Besides, you have reverted the article without justification, and prior to any discussion. Your attitude does not respect fairness and can be assimilated to POV pushing (see http://en.wikipedia.org/wiki/WP:POVPUSH).
I propose to revert, once again, to a neutral form (ie. without your POV). If you do not agree with the content, please, do not revert. Explain precisely the changes you intend to make and give justifications about the NPOV.
You can, if you want, issue a warning (see WP:TD). But please give reasons.
About your answers. I understand you do not agree with the usage of Kriging in Geostatistics. This article should describe what Kriging is. I do not see the point of discussing on Wikipedia whether it is moral or not to use Kriging in Geostatistics. I am not a Geostatistician and I do not want to quarrel with you on this point.
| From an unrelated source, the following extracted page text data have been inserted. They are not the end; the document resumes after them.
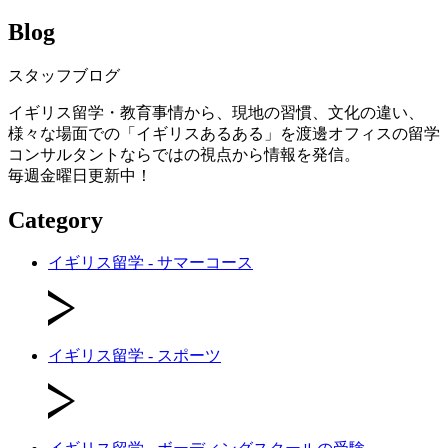
Blog
スタッフブログ
イギリス留学・教育事情から、現地の習慣、文化の違い、
様々な場面での「イギリスあるある」を渡邊オフィスの留学
コンサルタントならではの視点から情報を発信。
毎週金曜日更新中！
Category
イギリス留学 - サマーコース
イギリス留学 - スポーツ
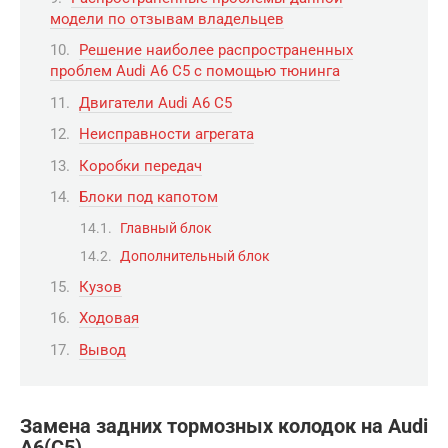
модели по отзывам владельцев
Решение наиболее распространенных
проблем Audi A6 C5 с помощью тюнинга
Двигатели Audi A6 C5
Неисправности агрегата
Коробки передач
Блоки под капотом
Главный блок
Дополнительный блок
Кузов
Ходовая
Вывод
Замена задних тормозных колодок на Audi
A6(C5)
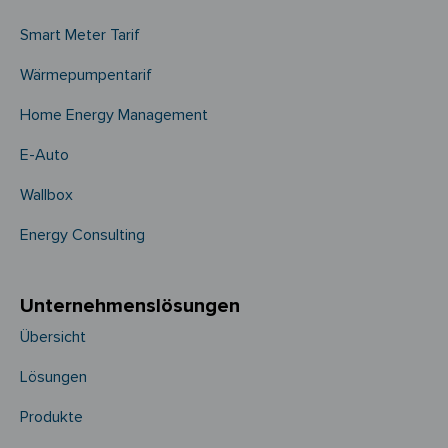
Smart Meter Tarif
Wärmepumpentarif
Home Energy Management
E-Auto
Wallbox
Energy Consulting
Unternehmens­­lösungen
Übersicht
Lösungen
Produkte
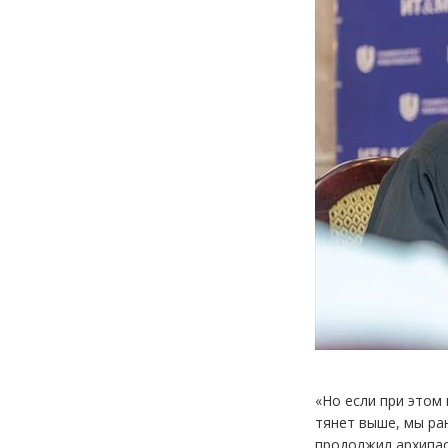
«Но если при этом 
тянет выше, мы ра
продолжил архипаст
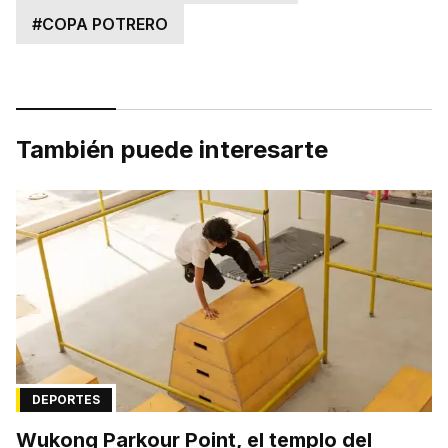
#
COPA POTRERO
También puede interesarte
DEPORTES
Wukong Parkour Point, el templo del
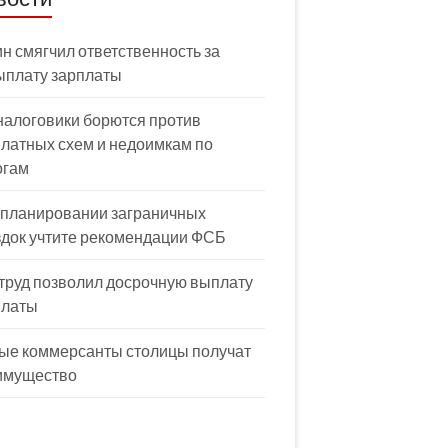
н смягчил ответственность за
ыплату зарплаты
налоговики борются против
латных схем и недоимкам по
огам
 планировании заграничных
здок учтите рекомендации ФСБ
труд позволил досрочную выплату
платы
ые коммерсанты столицы получат
имущество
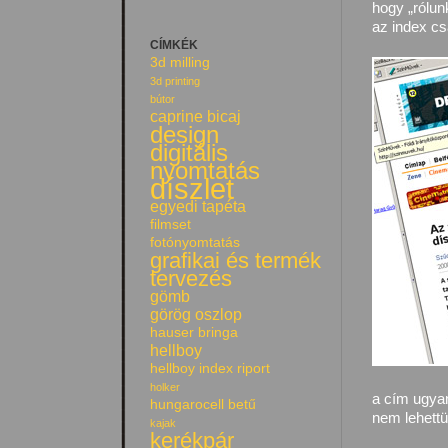
hogy „rólun
az index c
CÍMKÉK
3d milling
3d printing
bútor
caprine bicaj
design
digitális
nyomtatás
díszlet
egyedi tapéta
filmset
fotónyomtatás
grafikai és termék
tervezés
gömb
görög oszlop
hauser bringa
hellboy
hellboy index riport
holker
a cím ugyan
hungarocell betű
nem lehettü
kajak
kerékpár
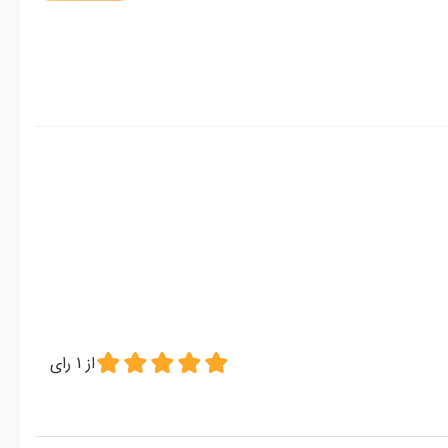
از
1
رای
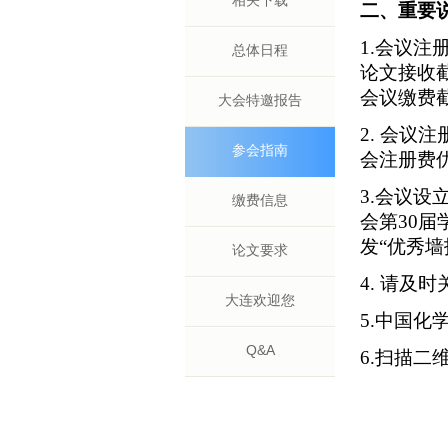
相关下载
二、重要
1.会议注
总体日程
论文接收截
会议缴费截
大会特邀报告
2. 会议
参会指南
会注册费
3.会议设
缴费信息
会第30
发“优秀墙
论文要求
4. 请
大连欢迎您
5.中国化
Q&A
6.扫描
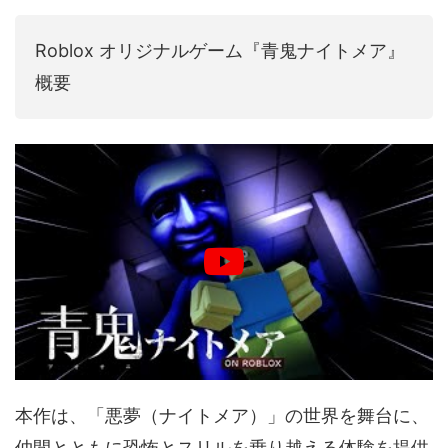
音声（ボイス）
Roblox オリジナルゲーム『青鬼ナイトメア』
概要
本作は、「悪夢（ナイトメア）」の世界を舞台に、
仲間とともに恐怖とスリルを乗り越える体験を提供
There is already a section in the article dealing with this point. What is very problematic, to my opinion, is that you want to clutter the first paragraph of the article with technical assertions, with unfair purpose. The other problem is the reference to your website.
A solution ?? Since your POV is not related to Kriging but on its usage in Geostatistics, maybe you should discuss your view in another article.
Antro5 12:07, 10 February 2007 (UTC)
Where is the meat?
Quoting from the article: “The Kriging estimate is a weighted linear combination of the data. The weights that are assigned to each known datum are determined by solving the Kriging system of linear equations,...”
Quoting from the last (anonymous) edit on the Talk Page: “Kriging is very computationally practical and its implementation is easy, since it consists in solving a system of linear equations.”
Where are the goddamn equations? Are they legendary? IIUC, they should be the main point of the article, which is well-nigh useless without them. Freederick 19:45, 2 December 2006 (UTC)
- Maybe you can read portuges ?
- No. Freederick 22:45, 18 January 2007 (UTC)
References to Matheronian voodoo statistics ought not to be removed!--Merksmatrix 22:21, 3 February 2007 (UTC)
- Duh? Is that slogan somehow related to my request? What I was asking is that some critical data be added, not removed. Voodoo will do, for lack of better, as long as I can write a program realistically interpolating non-gridded elevation values based on that voodoo. I'm an engineer, not a mathematician; I'm comfortable working with empirical equations. Freederick 13:45, 2 March 2007 (UTC)
Dear Mr Nick Didlick aka Merksmatrix,
First, I think you do not understand very well what linear prediction is about and what Kriging means. To my opinion, you tend to confuse the data and the probabilistic model. Do you want to prevent people from fitting linear models because the underlying process that generated the data may not be that linear ? Anyway, if people want to use Kriging, why do you want to prevent them from doing that ?
Why do you persist to use wikipedia to diffuse your own point of view, against the NPOV ?
If you have business in telling revisionist stories against Kriging, good for you. But not on Wikipedia.